SAN JOSE (USA) – Che si punti verso una guida sempre più autonoma, ormai è chiaro da un pezzo. Cruise adattivo che tiene al posto di chi guida la distanza di sicurezza dal mezzo che precede, assistente al mantenimento della corsia che corregge le traiettorie del volante per fare sì che il veicolo rimanga al centro della corsia di marcia, frenata automatica di emergenza che si attiva grazie a un radar in grado di riconoscere anche i pedoni: sono tutti “Adas”, ossia Advanced Driver Assistance Systems – tradotto: sistemi avanzati di ausilio al conducente – che migliorano la sicurezza in strada e che sempre più frequentemente stanno entrando nel listino di base delle vetture più moderne.
Si è partiti anni fa con l’Abs e prima ancora servosterzo e servofreno; ora si mira ad auto in grado di scarrozzare gli occupanti, come se avessero un autista. E non sono fantasie ingegneristiche testate esclusivamente in laboratorio; l’esperimento è riuscito in California, nel centro della Silicon Valley: San Jose. Qui due costruttori europei – uno di vetture, l’latro di componenti per esse – hanno attuato un progetto finalizzato all’affinamento della guida autonoma nella giungla urbana, con traffico realistico, pedoni e imprevisti del caso. Le automobili in questione fanno da taxi a chi ha bisogno di muoversi da una parte all’altra della città e comunque non manca mai un autista pronto a intervenire qualora fosse necessaria la mano dell’uomo.

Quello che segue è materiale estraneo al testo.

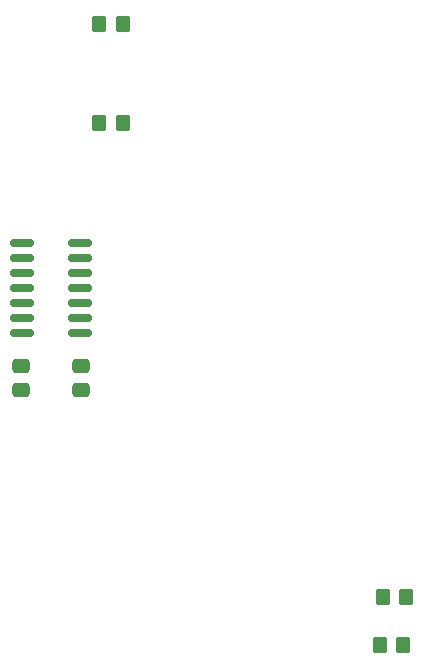
<source format=gbr>
%TF.GenerationSoftware,KiCad,Pcbnew,8.0.2-1*%
%TF.CreationDate,2024-12-19T12:27:28-05:00*%
%TF.ProjectId,Airbrake_ComputeBoard,41697262-7261-46b6-955f-436f6d707574,rev?*%
%TF.SameCoordinates,Original*%
%TF.FileFunction,Paste,Top*%
%TF.FilePolarity,Positive*%
%FSLAX46Y46*%
G04 Gerber Fmt 4.6, Leading zero omitted, Abs format (unit mm)*
G04 Created by KiCad (PCBNEW 8.0.2-1) date 2024-12-19 12:27:28*
%MOMM*%
%LPD*%
G01*
G04 APERTURE LIST*
G04 Aperture macros list*
%AMRoundRect*
0 Rectangle with rounded corners*
0 $1 Rounding radius*
0 $2 $3 $4 $5 $6 $7 $8 $9 X,Y pos of 4 corners*
0 Add a 4 corners polygon primitive as box body*
4,1,4,$2,$3,$4,$5,$6,$7,$8,$9,$2,$3,0*
0 Add four circle primitives for the rounded corners*
1,1,$1+$1,$2,$3*
1,1,$1+$1,$4,$5*
1,1,$1+$1,$6,$7*
1,1,$1+$1,$8,$9*
0 Add four rect primitives between the rounded corners*
20,1,$1+$1,$2,$3,$4,$5,0*
20,1,$1+$1,$4,$5,$6,$7,0*
20,1,$1+$1,$6,$7,$8,$9,0*
20,1,$1+$1,$8,$9,$2,$3,0*%
G04 Aperture macros list end*
%ADD10RoundRect,0.150000X0.825000X0.150000X-0.825000X0.150000X-0.825000X-0.150000X0.825000X-0.150000X0*%
%ADD11RoundRect,0.250000X0.350000X0.450000X-0.350000X0.450000X-0.350000X-0.450000X0.350000X-0.450000X0*%
%ADD12RoundRect,0.250000X-0.475000X0.337500X-0.475000X-0.337500X0.475000X-0.337500X0.475000X0.337500X0*%
G04 APERTURE END LIST*
D10*
%TO.C,U2*%
X150430000Y-99060000D03*
X150430000Y-97790000D03*
X150430000Y-96520000D03*
X150430000Y-95250000D03*
X150430000Y-93980000D03*
X150430000Y-92710000D03*
X150430000Y-91440000D03*
X145480000Y-91440000D03*
X145480000Y-92710000D03*
X145480000Y-93980000D03*
X145480000Y-95250000D03*
X145480000Y-96520000D03*
X145480000Y-97790000D03*
X145480000Y-99060000D03*
%TD*%
D11*
%TO.C,R2*%
X177800000Y-125476000D03*
X175800000Y-125476000D03*
%TD*%
D12*
%TO.C,C2*%
X145415000Y-101832500D03*
X145415000Y-103907500D03*
%TD*%
%TO.C,C1*%
X150495000Y-101832500D03*
X150495000Y-103907500D03*
%TD*%
D11*
%TO.C,R1*%
X178054000Y-121412000D03*
X176054000Y-121412000D03*
%TD*%
%TO.C,R3*%
X154035000Y-72898000D03*
X152035000Y-72898000D03*
%TD*%
%TO.C,R5*%
X154035000Y-81280000D03*
X152035000Y-81280000D03*
%TD*%
M02*

</source>
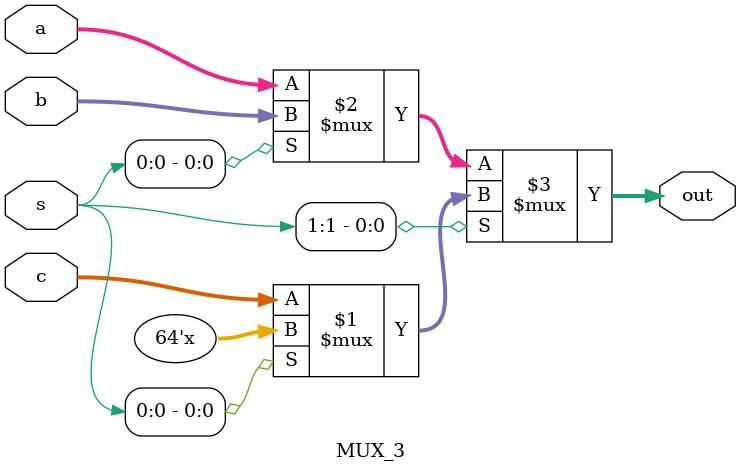
<source format=v>
module MUX_3(
    input [63:0] a,
    input [63:0] b,
    input [63:0] c,
    input [1:0] s,
    output [63:0] out
);
assign out = s[1]?(s[0]?64'bx:c):(s[0]?b:a);

endmodule
</source>
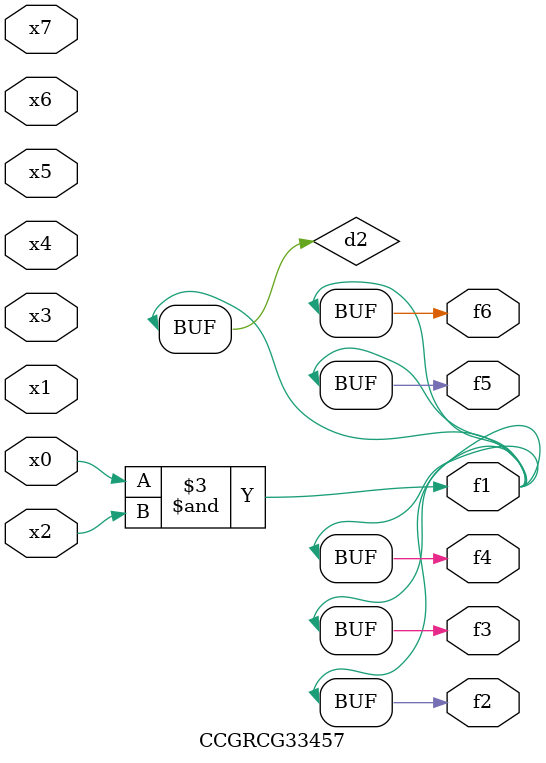
<source format=v>
module CCGRCG33457(
	input x0, x1, x2, x3, x4, x5, x6, x7,
	output f1, f2, f3, f4, f5, f6
);

	wire d1, d2;

	nor (d1, x3, x6);
	and (d2, x0, x2);
	assign f1 = d2;
	assign f2 = d2;
	assign f3 = d2;
	assign f4 = d2;
	assign f5 = d2;
	assign f6 = d2;
endmodule

</source>
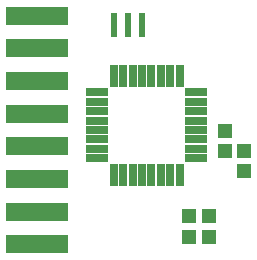
<source format=gts>
G04 DipTrace 3.3.1.1*
G04 TopMask.gts*
%MOIN*%
G04 #@! TF.FileFunction,Soldermask,Top*
G04 #@! TF.Part,Single*
%ADD30R,0.023628X0.082683*%
%ADD34R,0.074809X0.027565*%
%ADD36R,0.027565X0.074809*%
%ADD38R,0.04725X0.051187*%
%ADD40R,0.051187X0.04725*%
%ADD42R,0.20788X0.06238*%
%FSLAX26Y26*%
G04*
G70*
G90*
G75*
G01*
G04 TopMask*
%LPD*%
D42*
X499951Y424951D3*
Y533951D3*
Y642951D3*
Y751951D3*
Y860951D3*
Y969951D3*
Y1078951D3*
X500001Y1187990D3*
D40*
X1006200Y449949D3*
X1073129D3*
X1006200Y518700D3*
X1073129D3*
D38*
X1187451Y668700D3*
Y735629D3*
X1124951Y737449D3*
Y804378D3*
D36*
X974951Y987449D3*
X943455D3*
X911959D3*
X880462D3*
X848966D3*
X817470D3*
X785974D3*
X754478D3*
D34*
X699360Y932331D3*
Y900835D3*
Y869339D3*
Y837843D3*
Y806347D3*
Y774851D3*
Y743355D3*
Y711859D3*
D36*
X754478Y656741D3*
X785974D3*
X817470D3*
X848966D3*
X880462D3*
X911959D3*
X943455D3*
X974951D3*
D34*
X1030069Y711859D3*
Y743355D3*
Y774851D3*
Y806347D3*
Y837843D3*
Y869339D3*
Y900835D3*
Y932331D3*
D30*
X849949Y1156200D3*
X802705D3*
X755461D3*
M02*

</source>
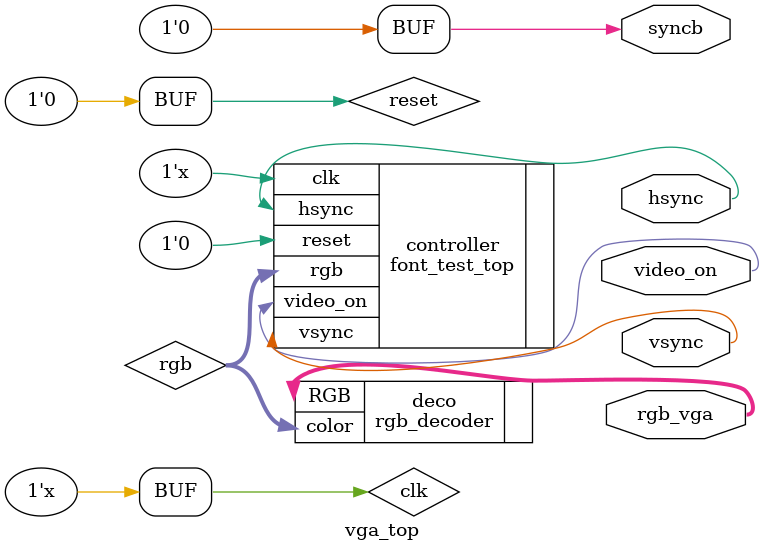
<source format=sv>
module  vga_top ( 
	//input logic clk, reset,
	output logic hsync, vsync,video_on, syncb,//video_on= SYNC_BLANK
	output logic [23:0] rgb_vga 
	);  

	//Signal declaration  
	logic clk, reset;
	logic [2:0] rgb; 

	//  body 
	//  instantiate vga sync circuit  
	font_test_top controller(.clk(clk),
		.reset(reset), .hsync(hsync), .vsync(vsync), 
		.video_on(video_on), .rgb(rgb)); 
	
		
		
	rgb_decoder deco(.color(rgb), .RGB(rgb_vga));
	
	//assign syncb = hsync & vsync;
	assign syncb =1'b0;
	initial begin
		#10; reset= 1'b1;
		#10; clk =1'b0;reset= 1'b0;
		//#10; sw = 3'b000;
	end
	always 
		begin
			#10; clk=~clk;	
		end

		
		
endmodule   
</source>
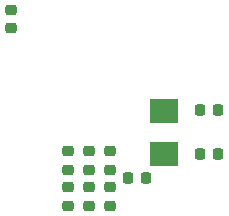
<source format=gbr>
%TF.GenerationSoftware,KiCad,Pcbnew,7.0.8*%
%TF.CreationDate,2024-01-12T13:09:39+01:00*%
%TF.ProjectId,adapter_STM32,61646170-7465-4725-9f53-544d33322e6b,rev?*%
%TF.SameCoordinates,Original*%
%TF.FileFunction,Paste,Bot*%
%TF.FilePolarity,Positive*%
%FSLAX46Y46*%
G04 Gerber Fmt 4.6, Leading zero omitted, Abs format (unit mm)*
G04 Created by KiCad (PCBNEW 7.0.8) date 2024-01-12 13:09:39*
%MOMM*%
%LPD*%
G01*
G04 APERTURE LIST*
G04 Aperture macros list*
%AMRoundRect*
0 Rectangle with rounded corners*
0 $1 Rounding radius*
0 $2 $3 $4 $5 $6 $7 $8 $9 X,Y pos of 4 corners*
0 Add a 4 corners polygon primitive as box body*
4,1,4,$2,$3,$4,$5,$6,$7,$8,$9,$2,$3,0*
0 Add four circle primitives for the rounded corners*
1,1,$1+$1,$2,$3*
1,1,$1+$1,$4,$5*
1,1,$1+$1,$6,$7*
1,1,$1+$1,$8,$9*
0 Add four rect primitives between the rounded corners*
20,1,$1+$1,$2,$3,$4,$5,0*
20,1,$1+$1,$4,$5,$6,$7,0*
20,1,$1+$1,$6,$7,$8,$9,0*
20,1,$1+$1,$8,$9,$2,$3,0*%
G04 Aperture macros list end*
%ADD10RoundRect,0.225000X0.250000X-0.225000X0.250000X0.225000X-0.250000X0.225000X-0.250000X-0.225000X0*%
%ADD11RoundRect,0.225000X-0.250000X0.225000X-0.250000X-0.225000X0.250000X-0.225000X0.250000X0.225000X0*%
%ADD12RoundRect,0.225000X0.225000X0.250000X-0.225000X0.250000X-0.225000X-0.250000X0.225000X-0.250000X0*%
%ADD13RoundRect,0.225000X-0.225000X-0.250000X0.225000X-0.250000X0.225000X0.250000X-0.225000X0.250000X0*%
%ADD14R,2.400000X2.000000*%
G04 APERTURE END LIST*
D10*
%TO.C,C14*%
X90424000Y-64542000D03*
X90424000Y-62992000D03*
%TD*%
%TO.C,C13*%
X92202000Y-64542000D03*
X92202000Y-62992000D03*
%TD*%
D11*
%TO.C,C3*%
X92202000Y-59944000D03*
X92202000Y-61494000D03*
%TD*%
%TO.C,C12*%
X88646000Y-59957000D03*
X88646000Y-61507000D03*
%TD*%
%TO.C,C7*%
X90424000Y-59957000D03*
X90424000Y-61507000D03*
%TD*%
D10*
%TO.C,C15*%
X88646000Y-64542000D03*
X88646000Y-62992000D03*
%TD*%
D12*
%TO.C,C16*%
X95250000Y-62230000D03*
X93700000Y-62230000D03*
%TD*%
D13*
%TO.C,C10*%
X99822000Y-56489600D03*
X101372000Y-56489600D03*
%TD*%
D10*
%TO.C,C1*%
X83820000Y-49543000D03*
X83820000Y-47993000D03*
%TD*%
D13*
%TO.C,C11*%
X99822000Y-60198000D03*
X101372000Y-60198000D03*
%TD*%
D14*
%TO.C,Y1*%
X96774000Y-56498000D03*
X96774000Y-60198000D03*
%TD*%
M02*

</source>
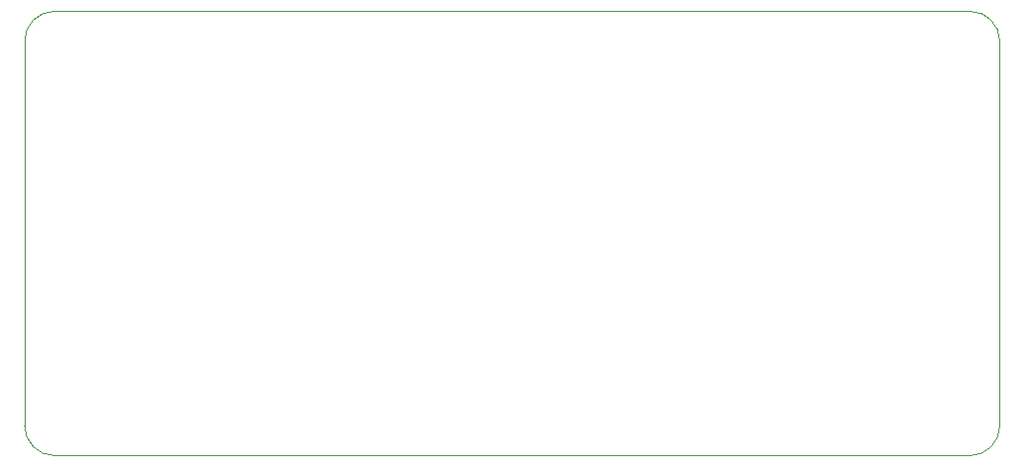
<source format=gbr>
G04 #@! TF.GenerationSoftware,KiCad,Pcbnew,5.1.5*
G04 #@! TF.CreationDate,2020-05-13T22:07:09+08:00*
G04 #@! TF.ProjectId,Balisong,42616c69-736f-46e6-972e-6b696361645f,rev?*
G04 #@! TF.SameCoordinates,Original*
G04 #@! TF.FileFunction,Profile,NP*
%FSLAX46Y46*%
G04 Gerber Fmt 4.6, Leading zero omitted, Abs format (unit mm)*
G04 Created by KiCad (PCBNEW 5.1.5) date 2020-05-13 22:07:09*
%MOMM*%
%LPD*%
G04 APERTURE LIST*
%ADD10C,0.050000*%
G04 APERTURE END LIST*
D10*
X108585000Y-53975000D02*
X30226000Y-53975000D01*
X108585000Y-53975000D02*
G75*
G02X111125000Y-56515000I0J-2540000D01*
G01*
X111125000Y-89535000D02*
G75*
G02X108585000Y-92075000I-2540000J0D01*
G01*
X30226000Y-92075000D02*
X108585000Y-92075000D01*
X27686000Y-56515000D02*
X27686000Y-89535000D01*
X27686000Y-56515000D02*
G75*
G02X30226000Y-53975000I2540000J0D01*
G01*
X30226000Y-92075000D02*
G75*
G02X27686000Y-89535000I0J2540000D01*
G01*
X111125000Y-56515000D02*
X111125000Y-89535000D01*
M02*

</source>
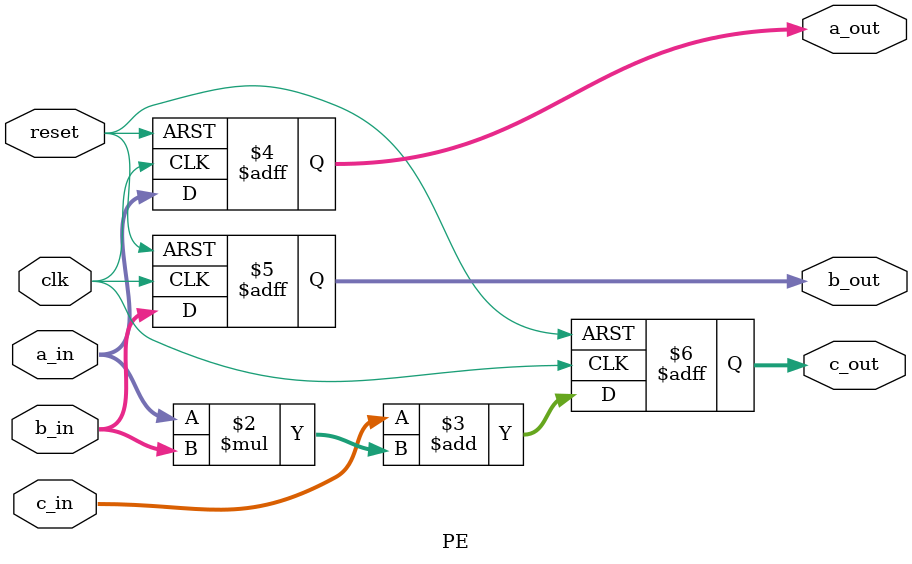
<source format=v>
`timescale 1ns / 1ps


module PE #(
    parameter WIDTH = 16
)(
    input clk,
    input reset,
    input [WIDTH-1:0] a_in,
    input [WIDTH-1:0] b_in,
    input [2*WIDTH-1:0] c_in,
    output reg [WIDTH-1:0] a_out,
    output reg [WIDTH-1:0] b_out,
    output reg [2*WIDTH-1:0] c_out
);
    always @(posedge clk or posedge reset) begin
        if (reset) begin
            a_out <= 0;
            b_out <= 0;
            c_out <= 0;
        end else begin
            a_out <= a_in;
            b_out <= b_in;
            c_out <= c_in + a_in * b_in;
        end
    end
endmodule

</source>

La metropoli teatro di questa sfida da terzo millennio conta oltre un milione di abitanti – del resto è il decimo centro urbano degli Stati Uniti per popolazione, terzo della California – “offre” un traffico piuttosto congestionato, il che permette di rendere ancora più realistico lo scenario di prova. Proprio per questa sua caratteristica e per l’avanguardia tecnologica tipica della Silicon Valley, la città dal 2017 ha esteso a più aziende l’invito per sperimentare strategie in grado di migliorare il problema del traffico; la guida autonoma, proprio perché coordinata e comunicante, è una delle soluzioni. L’altra, ossia la filosofia della sharing mobility, le va a braccetto. E quanto dimostrato finora è già una buona prova, anche se la strada è ancora lunga.